Sementara IPK tertinggi di negara ASEAN, sambung dia, Indonesia masih berada di atas Thailand yang memiliki IPK 36 dan Filipina dengan 34 poin dan berada di bawah Malaysia dengan IPK 51 dan Singapura dengan IPK 85 poin.

 

“Dari skor IPK ini, IPK tertinggi menunjukkan bahwa negara tersebut memilik risiko kejadian korupsi yang rendah. Begitu pun sebaliknya, skor IPK rendah menunjukkan bahwa negara tersebut memiliki risiko kejadian korupsi yang tinggi,” kata Ghufron.

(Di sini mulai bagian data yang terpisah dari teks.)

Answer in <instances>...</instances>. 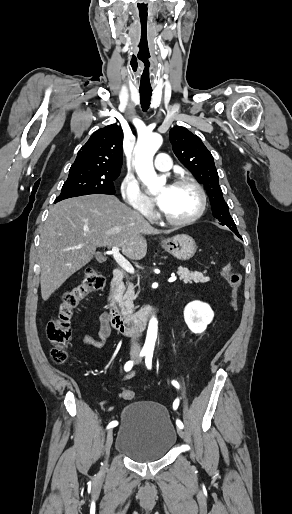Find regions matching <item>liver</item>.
<instances>
[{
    "instance_id": "obj_1",
    "label": "liver",
    "mask_w": 292,
    "mask_h": 514,
    "mask_svg": "<svg viewBox=\"0 0 292 514\" xmlns=\"http://www.w3.org/2000/svg\"><path fill=\"white\" fill-rule=\"evenodd\" d=\"M139 212L115 196L92 194L69 198L53 206L40 240L41 296L48 300L72 274L92 260L99 246H120L130 260L147 252L143 234H161ZM174 230H164L170 234Z\"/></svg>"
}]
</instances>
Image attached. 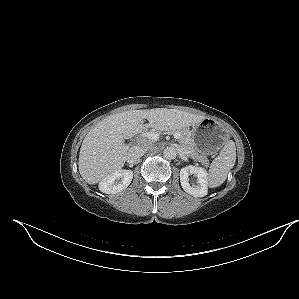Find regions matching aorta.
Wrapping results in <instances>:
<instances>
[{
  "label": "aorta",
  "mask_w": 299,
  "mask_h": 299,
  "mask_svg": "<svg viewBox=\"0 0 299 299\" xmlns=\"http://www.w3.org/2000/svg\"><path fill=\"white\" fill-rule=\"evenodd\" d=\"M163 155L166 159L172 160L177 156V150L174 147H166L163 151Z\"/></svg>",
  "instance_id": "aorta-1"
}]
</instances>
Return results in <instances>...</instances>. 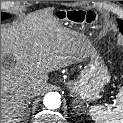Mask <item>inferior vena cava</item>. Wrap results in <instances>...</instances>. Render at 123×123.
<instances>
[{
  "label": "inferior vena cava",
  "instance_id": "1",
  "mask_svg": "<svg viewBox=\"0 0 123 123\" xmlns=\"http://www.w3.org/2000/svg\"><path fill=\"white\" fill-rule=\"evenodd\" d=\"M23 92L25 99L32 98L35 96V93L31 87L26 88Z\"/></svg>",
  "mask_w": 123,
  "mask_h": 123
}]
</instances>
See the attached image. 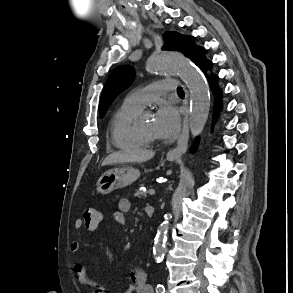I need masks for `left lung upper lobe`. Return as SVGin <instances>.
I'll return each mask as SVG.
<instances>
[{
	"mask_svg": "<svg viewBox=\"0 0 293 293\" xmlns=\"http://www.w3.org/2000/svg\"><path fill=\"white\" fill-rule=\"evenodd\" d=\"M163 38L165 40L163 49L182 52L191 60L194 59L201 48L194 45L192 37L176 32H165ZM133 78L134 69L130 66H119L111 72L101 95L99 104L100 117H103L114 98L131 84Z\"/></svg>",
	"mask_w": 293,
	"mask_h": 293,
	"instance_id": "1",
	"label": "left lung upper lobe"
}]
</instances>
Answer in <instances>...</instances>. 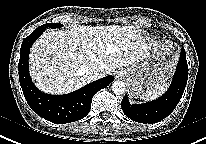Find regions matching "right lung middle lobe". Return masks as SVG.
I'll return each mask as SVG.
<instances>
[{"instance_id":"1","label":"right lung middle lobe","mask_w":206,"mask_h":144,"mask_svg":"<svg viewBox=\"0 0 206 144\" xmlns=\"http://www.w3.org/2000/svg\"><path fill=\"white\" fill-rule=\"evenodd\" d=\"M62 25L60 24H56V23H47V24H44V25H41L40 27H43V28H60Z\"/></svg>"}]
</instances>
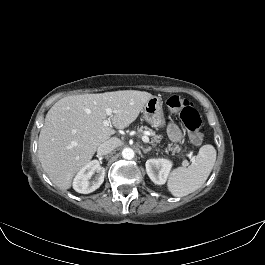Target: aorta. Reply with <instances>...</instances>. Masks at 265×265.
Here are the masks:
<instances>
[{
  "label": "aorta",
  "mask_w": 265,
  "mask_h": 265,
  "mask_svg": "<svg viewBox=\"0 0 265 265\" xmlns=\"http://www.w3.org/2000/svg\"><path fill=\"white\" fill-rule=\"evenodd\" d=\"M134 155H135V153H134L133 149H131V148H124L122 150V157L124 159L131 160L134 158Z\"/></svg>",
  "instance_id": "762f6f07"
}]
</instances>
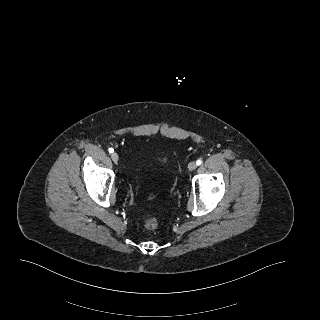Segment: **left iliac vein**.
<instances>
[{"label": "left iliac vein", "mask_w": 320, "mask_h": 320, "mask_svg": "<svg viewBox=\"0 0 320 320\" xmlns=\"http://www.w3.org/2000/svg\"><path fill=\"white\" fill-rule=\"evenodd\" d=\"M196 167H197V164H196V162H194V161H192V162H190V163L188 164V169H189L190 171L195 170Z\"/></svg>", "instance_id": "obj_1"}]
</instances>
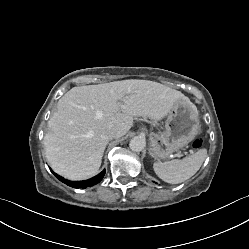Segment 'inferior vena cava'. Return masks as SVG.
<instances>
[{
  "label": "inferior vena cava",
  "instance_id": "obj_1",
  "mask_svg": "<svg viewBox=\"0 0 249 249\" xmlns=\"http://www.w3.org/2000/svg\"><path fill=\"white\" fill-rule=\"evenodd\" d=\"M102 137L104 139H106V140H111V139H114V138H119L120 134L115 129L108 128V129L103 131Z\"/></svg>",
  "mask_w": 249,
  "mask_h": 249
}]
</instances>
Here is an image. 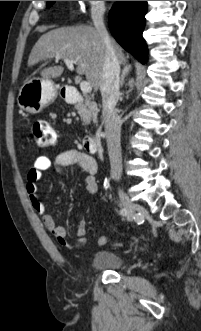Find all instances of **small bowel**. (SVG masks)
I'll list each match as a JSON object with an SVG mask.
<instances>
[{
    "label": "small bowel",
    "mask_w": 201,
    "mask_h": 331,
    "mask_svg": "<svg viewBox=\"0 0 201 331\" xmlns=\"http://www.w3.org/2000/svg\"><path fill=\"white\" fill-rule=\"evenodd\" d=\"M71 166H78L86 173L85 183L87 191L89 195H94L98 190V185L95 179L98 170L97 163L94 158L76 149L64 151L53 159H50L47 156H38L27 172L26 191L33 209L42 217L44 227L54 235L56 240L62 246L72 251H79L85 244V220L82 218L78 223L76 229V243H68L66 240V229L55 223L54 218L46 212V207L38 195V181L46 170L53 169L56 174L64 176L66 169ZM97 242L99 245H103L106 242V238L100 236Z\"/></svg>",
    "instance_id": "obj_1"
}]
</instances>
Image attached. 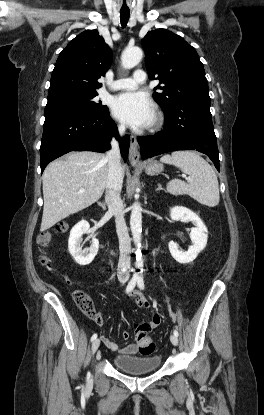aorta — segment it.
<instances>
[{
    "instance_id": "aorta-1",
    "label": "aorta",
    "mask_w": 264,
    "mask_h": 415,
    "mask_svg": "<svg viewBox=\"0 0 264 415\" xmlns=\"http://www.w3.org/2000/svg\"><path fill=\"white\" fill-rule=\"evenodd\" d=\"M143 52L138 47L127 48L121 56L122 66L125 69H131L136 66L142 59ZM142 207L139 202H135L131 207L130 228L133 236L134 244L137 248L136 265L143 266V258L140 253L141 248V232H142Z\"/></svg>"
}]
</instances>
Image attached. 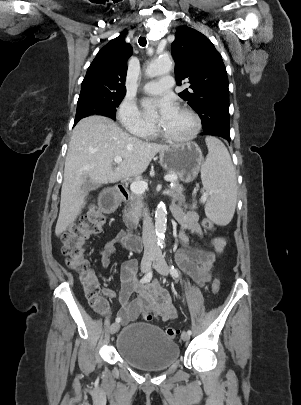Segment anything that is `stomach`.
I'll return each mask as SVG.
<instances>
[{
	"label": "stomach",
	"instance_id": "1",
	"mask_svg": "<svg viewBox=\"0 0 301 405\" xmlns=\"http://www.w3.org/2000/svg\"><path fill=\"white\" fill-rule=\"evenodd\" d=\"M160 164L169 173H175L180 180L193 181L202 166V151L195 142H186L170 146L159 153Z\"/></svg>",
	"mask_w": 301,
	"mask_h": 405
}]
</instances>
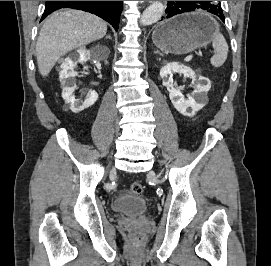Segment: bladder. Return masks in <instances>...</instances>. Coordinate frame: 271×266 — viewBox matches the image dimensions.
<instances>
[{
    "label": "bladder",
    "instance_id": "bladder-1",
    "mask_svg": "<svg viewBox=\"0 0 271 266\" xmlns=\"http://www.w3.org/2000/svg\"><path fill=\"white\" fill-rule=\"evenodd\" d=\"M148 209L146 201L139 197L128 194L120 195L112 204L115 213L124 215L128 218H135L144 214Z\"/></svg>",
    "mask_w": 271,
    "mask_h": 266
}]
</instances>
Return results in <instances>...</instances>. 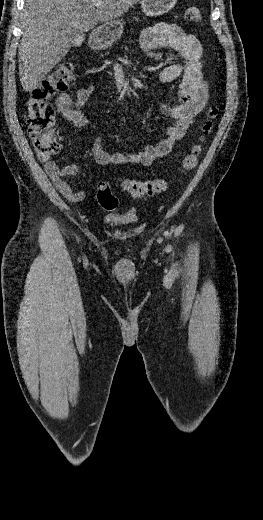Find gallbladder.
I'll list each match as a JSON object with an SVG mask.
<instances>
[{
	"instance_id": "bac80fb5",
	"label": "gallbladder",
	"mask_w": 263,
	"mask_h": 520,
	"mask_svg": "<svg viewBox=\"0 0 263 520\" xmlns=\"http://www.w3.org/2000/svg\"><path fill=\"white\" fill-rule=\"evenodd\" d=\"M68 37L71 40L72 47H78L82 43V34L76 28H71Z\"/></svg>"
}]
</instances>
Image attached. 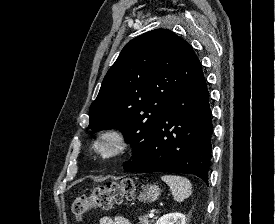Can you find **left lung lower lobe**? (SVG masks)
<instances>
[{
    "instance_id": "left-lung-lower-lobe-1",
    "label": "left lung lower lobe",
    "mask_w": 275,
    "mask_h": 224,
    "mask_svg": "<svg viewBox=\"0 0 275 224\" xmlns=\"http://www.w3.org/2000/svg\"><path fill=\"white\" fill-rule=\"evenodd\" d=\"M213 127L209 93L201 67L170 103L125 171L190 173L208 184Z\"/></svg>"
}]
</instances>
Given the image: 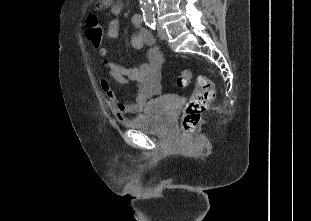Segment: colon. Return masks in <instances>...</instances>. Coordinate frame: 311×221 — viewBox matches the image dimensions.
Segmentation results:
<instances>
[{
    "label": "colon",
    "instance_id": "obj_1",
    "mask_svg": "<svg viewBox=\"0 0 311 221\" xmlns=\"http://www.w3.org/2000/svg\"><path fill=\"white\" fill-rule=\"evenodd\" d=\"M87 32L86 39H89L91 45L95 49L102 47L103 27L100 23L89 16L86 22ZM190 71H182L177 78V85L186 87L190 84ZM214 98L213 83L204 76L197 79V87L186 103L184 117L181 121L182 141H191V133L200 123L202 115L208 109L209 104Z\"/></svg>",
    "mask_w": 311,
    "mask_h": 221
}]
</instances>
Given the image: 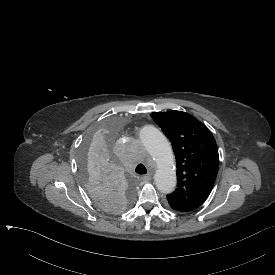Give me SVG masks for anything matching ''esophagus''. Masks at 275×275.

Baca Juga  KPU Ajukan Anggaran Pilkada 2024 Capai Rp85 M

 

Akibatnya, sambung Ghufron, berdampak kepada ekonomi daerah, sehingga kemiskinan terjadi. Contohnya, bangunan-bangunan di Indonesia tak satu pun bisa berumur panjang, berbanding terbalik dengan bangunan yang dibangun semasa penjajahan Belanda.

 

“Kalau bangunan di Indonesia, jangankan setiap ganti bupati, bupati yang baru saja menduduki jabatannya dan membuat terobosan banguan sampai setahun kemudian bisa rusak. Hal inilah dampak dari korupsi yang sudah terbiasa,” tutur dia. (*)

 

Editor : Ikhsan Mahmudi

Publisher : A. Zainullah FT

Baca Juga

Nyaru jadi Jaksa, Guru Honorer Diringkus Polisi

Pasuruan,- Kejahatan berkedok profesi kembali terjadi. Kali ini, seorang oknum guru honorer di Surabaya berpura-pura …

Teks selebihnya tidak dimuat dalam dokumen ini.